* [Instructions for the task]: Every line of the records must be repeated exactly; pictures stay out.

* [Dataset content]:
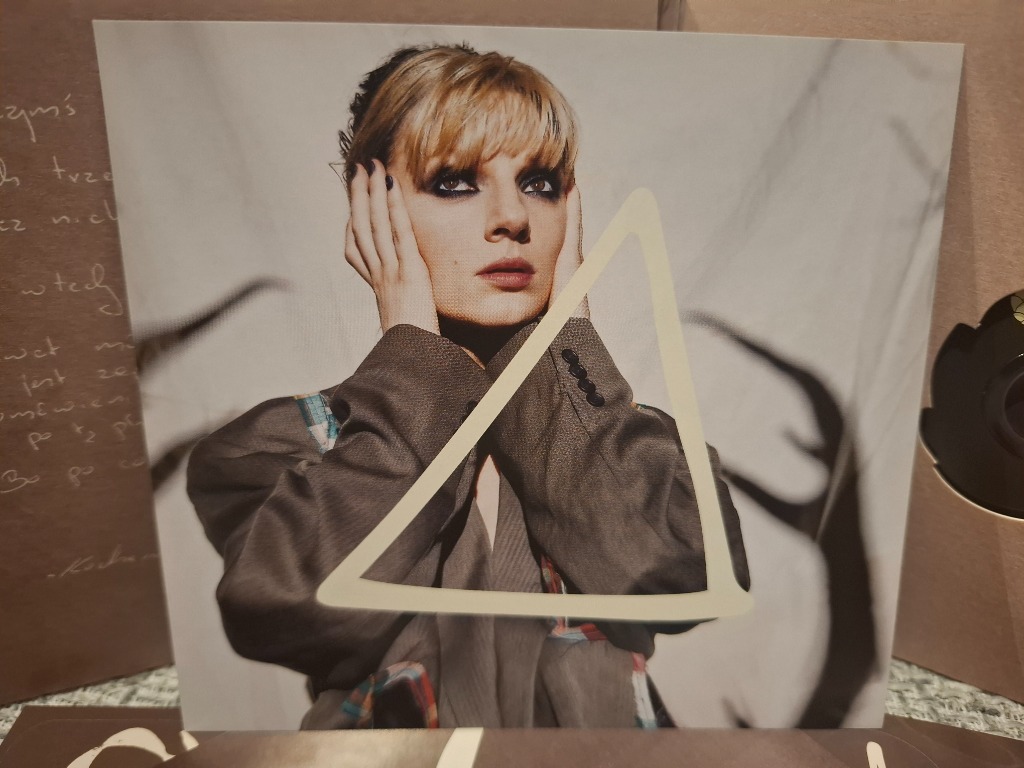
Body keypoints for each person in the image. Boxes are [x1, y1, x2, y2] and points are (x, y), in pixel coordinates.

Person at [186, 43, 749, 730]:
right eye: (455, 182)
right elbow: (291, 609)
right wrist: (413, 359)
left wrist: (567, 336)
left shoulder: (636, 440)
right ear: (374, 210)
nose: (513, 218)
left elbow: (679, 580)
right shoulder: (276, 447)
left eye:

* [Output of the task]:
Body keypoints for each person in the image. Boxes are [x1, y1, x2, y2] and points are (x, y), in pixel coordinates.

Person at [186, 43, 749, 730]:
right eye: (455, 182)
right elbow: (291, 609)
right wrist: (413, 359)
left wrist: (567, 336)
left shoulder: (636, 440)
right ear: (374, 210)
nose: (513, 218)
left elbow: (679, 580)
right shoulder: (276, 447)
left eye:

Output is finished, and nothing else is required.